The approval of Tritec will complete the transition away from Zantac (ranitidine) as Glaxo Wellcome's primary promotional focus.

Tritec will be marketed by the same sales force that markets prescription Zantac; the force has about 500 reps ("The Pink Sheet" Aug. 5, p. 11). The company has been priming the market with "coming soon" ads for Tritec.

Glaxo does not have immediate plans for direct-to-consumer advertising, although it eventually will introduce patient educational materials. Glaxo could work with a lay or professional organization in that endeavor, the company indicated.

Tritec will have a four-week dosing regimen: patients should take a 400 mg tablet b.i.d.; Biaxin 500 mg t.i.d. should be added for the first two weeks. Tritec is manufactured in the U.K. with secondary manufacturing in Zebulon, N.C.

By adding bismuth citrate to ranitidine to formulate Tritec, Glaxo retains exclusivity for a prescription ulcer therapy after July 1997, when generic ranitidine could enter the U.S. market. A July 1 federal court ruling in favor of Novopharm would allow the generic company to market Form 1 ranitidine; Glaxo markets Form 2, which is patent-protected through 2002. Glaxo is appealing the decision ("The Pink Sheet" July 15, p. 3). Ranitidine bismuth citrate weakens the H. pylori bacteria in addition to suppressing acid, Glaxo said.

Glaxo had maintained that Tritec has antimicrobial properties. At Tritec's December 1995 advisory committee review, Glaxo said RBC had synergistic activity against resistant strains of H. pylori and that therapy could diminish acquisition of clinical resistance. However, the company lacked microbiological susceptibility data ("The Pink Sheet" Dec. 18, 1995, p. 3).
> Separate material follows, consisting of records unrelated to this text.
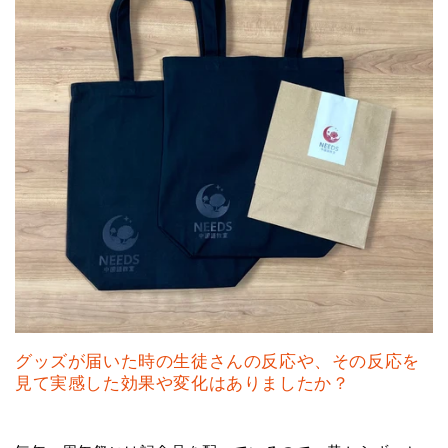
グッズが届いた時の生徒さんの反応や、その反応を
見て実感した効果や変化はありましたか？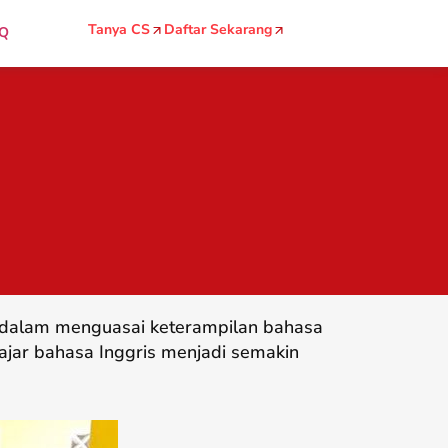
Tanya CS
Daftar Sekarang
Q
g dalam menguasai keterampilan bahasa
ajar bahasa Inggris menjadi semakin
A Phase IV study will assess Glaxo's assertions. According to FDA's approval letter, the company will conduct a clinical trial in "patients with active duodenal ulcers and/or ulcer diathesis" and H. pylori. The study will include a minimum of two arms: Tritec 400 mg b.i.d. plus Biaxin 500 mg t.i.d. and Zantac 150 mg b.i.d. plus Biaxin 500 mg t.i.d.

"The study should assess the microbiological success among patients with pre-study clarithromycin-resistant strains and the potential significance of emerging clarithromycin resistance during treatment," the letter states. Compliance data will be collected to study "the relationship between compliance and emerging clarithromycin resistance."

Glaxo faces the challenge of promoting Tritec not only against Biaxin/Prilosec, which has a head start in market penetration, but against ranitidine itself. The role of H. pylori has been well-publicized, and ranitidine has been studied in a variety of regimens for its eradication.

A National Institutes of Health consensus panel concluded that triple therapy with metronidazole, amoxicillin and an H2 antagonist was one of three regimens effective against H. pylori. The generic availability of the antibiotics, and the pending generics of ranitidine, could make such a combination more desirable from a cost-containment standpoint than Tritec/Biaxin, both of which are under patent. The FDA advisory committee recommended against a Tritec/amoxicillin regimen.